Passare sotto alla corda
Tra tutte le superstizioni dal background altamente scientifico, questa è forse l’unica che rappresenta anche una situazione potenzialmente pericolosa e che, nel dubbio, sarebbe meglio evitare. Millemila volte ci è capitato di vedere in falesia un primo rinvio molto alto, un arrampicatore appeso in un resting durante il quale studia i movimenti ed un assicuratore molto indietro rispetto alla parete, che tiene la corda in blocco. La corda è quindi tesa verso l’alto, con un'angolazione tale da permettere ad una terza comparsa della scena di passarci sotto. Davanti ad un attonito assicuratore e a tutti coloro che mostrano un apparente contegno ma credono fermamente che sia meglio passare sotto una scala che sotto una corda.

Rovesciare la magnesite
Le antiche leggende popolari narrano che rovesciare accidentalmente del sale sia di cattivo auspicio semplicemente perché nei tempi in cui si commerciava allegramente con il baratto, il valore del sale fosse molto elevato. E che dire allora della magnesite in polvere, che arrampicatori e soprattutto boulderisti consumano in quantità industriali? Ma non disperare, su Oliunìd abbiamo dei fantastici pack convenienza. E comunque, nel caso in cui dovessi rovesciarne un po’, ti consigliamo di gettarne un pizzichino all’indietro oltre le tue spalle. “Si sa mai”.

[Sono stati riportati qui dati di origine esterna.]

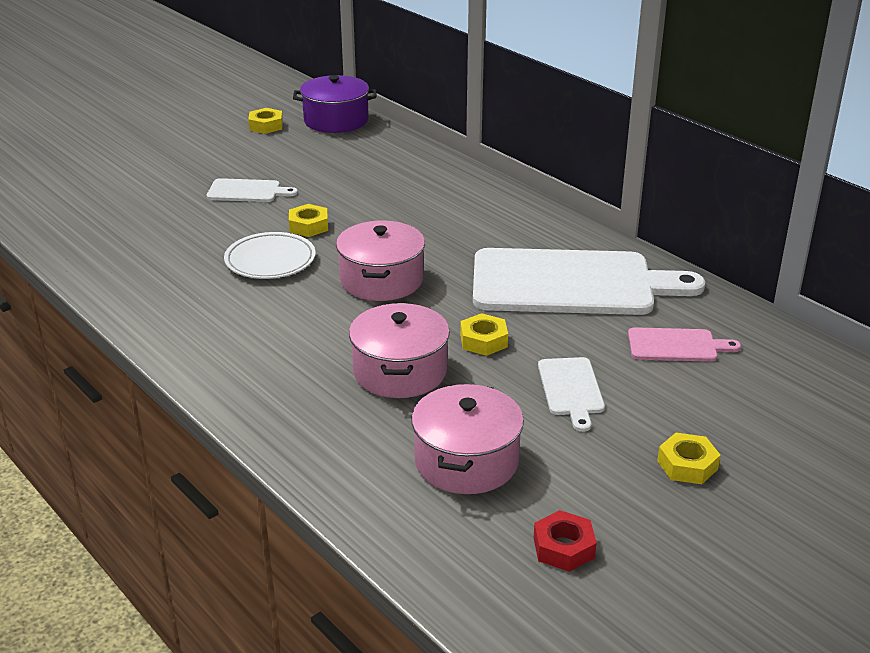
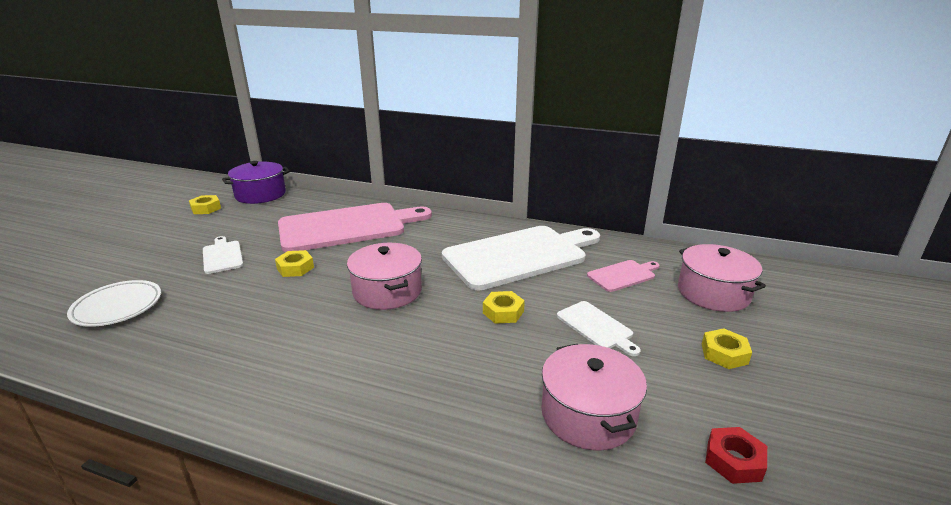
camera: 30 degrees left, 5 degrees down
white cutting board [207,178,298,202] -> white cutting board turned 90 degrees counterclockwise [203,236,243,274]
white plate [224,232,316,279] -> white plate moved to [67,280,161,327]
pink pot [349,303,450,398] -> pink pot moved to [678,244,766,312]
none -> pink cutting board [278,203,432,252]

Pungersi con la spazzola di ferro
Fiabe e leggende propongono da secoli l’atto molto nefasto di pungersi con un ago usato per sortilegi, incantesimi e fattucchierie varie. Nel caso del boulderista che si appresti a pulire un nuovo masso da muschi e licheni (solo nelle aree in cui è possibile, naturalmente), la cosa più probabile è che inizi la giornata con un buco su un polpastrello ed un fiume di spropositi. Per mantenere un impeccabile aplomb, ti consigliamo di sostituire le obsolete spazzole di ferro con più appropriate spazzole da boulder di varie dimensioni e rigidità. Qui un agevole link.
Perdere lo spazzolino a metà via
A proposito di spazzolini, vogliamo parlare di quando sei a metà della via e lo spazzolino ti scivola via dal suo apposito alloggiamento del sacchetto della magnesite? Poco male comunque, vogliamo ricordarti la storica performance di Janja Garnbret in Semifinale di Coppa del Mondo Lead a Villars, dove conquista il top della via nonostante le sia direttamente caduto tutto il sacchetto della magnesite. Qui il link al video, e niente più scuse!

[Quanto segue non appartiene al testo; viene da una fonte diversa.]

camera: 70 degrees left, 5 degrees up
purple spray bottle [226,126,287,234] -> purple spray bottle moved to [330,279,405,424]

Non prendere il caffè prima di arrivare in falesia
Avevamo già parlato di questo pessimo modo di iniziare la giornata in un apposito post (qui il link), perché il caffè per i climber di tutto il mondo è un vero e proprio rito, più rispettato dell'usanza di mangiare le lenticchie nella cena di San Silvestro. Quindi ecco il nostro piano, solo per veri mattinieri: riempi preventivamente un thermos di espresso da casa, prendi una tazza di Oliunìd con apposite prese di arrampicata per scaldarti e poi enjoy.

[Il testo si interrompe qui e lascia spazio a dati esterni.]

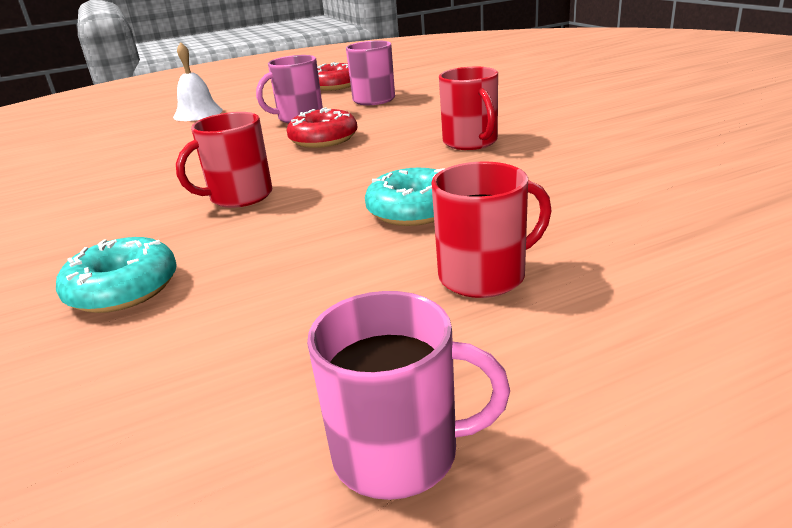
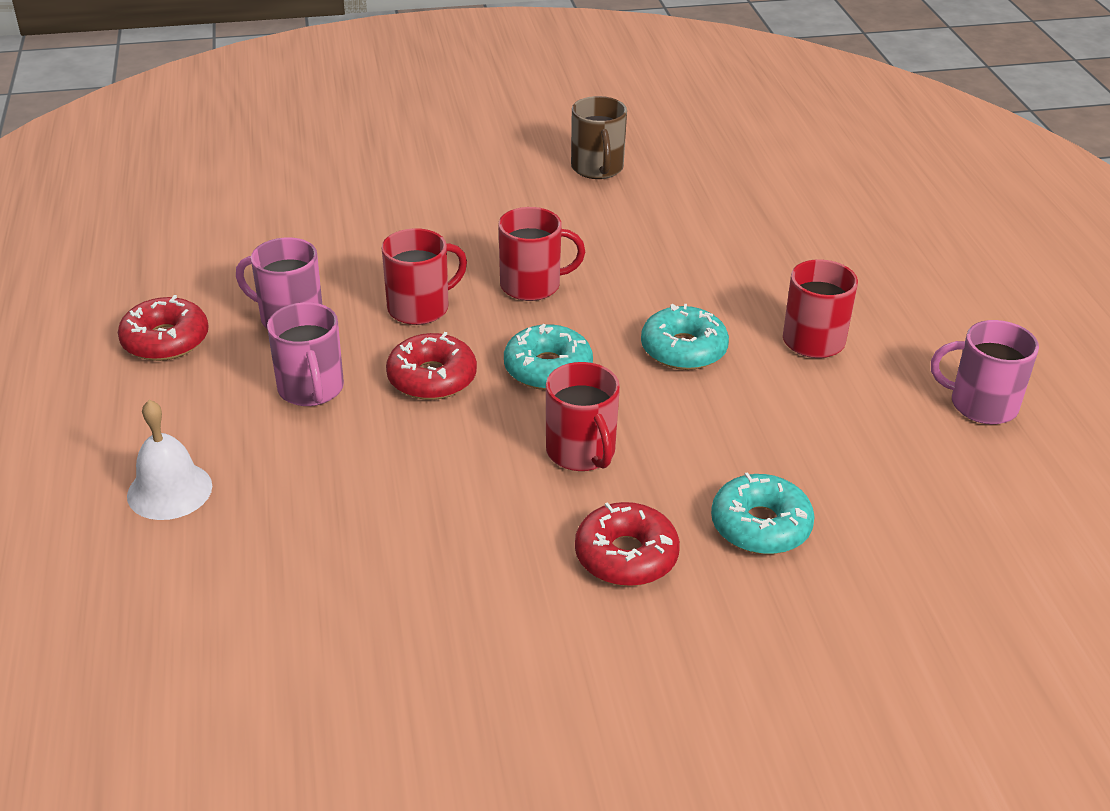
camera: 80 degrees left, 10 degrees up
pink mug [307,291,510,500] -> pink mug turned 90 degrees counterclockwise [931,320,1039,424]
none -> red mug [382,228,467,325]
none -> turquoise donut [504,324,593,390]
none -> brown mug [571,96,627,179]
none -> red donut [575,502,680,586]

Inciampare nella maniglia del crash pad
Ecco inciampare nella maniglia di un crash pad è più pericoloso che di malaugurio, ma di sicuro una giornata che inizia così sembra andare un po’ in salita. Ecco perché i nuovi modelli di crashpad, che trovi naturalmente anche sul nostro sito, hanno maniglie a scomparsa in apposite tasche e spallacci che puoi ordinatamente riporre in scomparti che ne evitano lo svolazzamento casuale.

Rompere una presa
Se nefasto è l'incidente per cui ti si rompe uno specchio in mille pezzi - in primo luogo perché ti tocca passare mezz'ora di aspirapolvere - ancor peggio può essere la rottura di una presa chiave della via o del boulder che stai provando. Una volta che l'irreparabile è avvenuto, nulla si può fare. Puoi solo rassegnarti a sette anni di tentativi per liberare da capo il progetto con una presa in meno.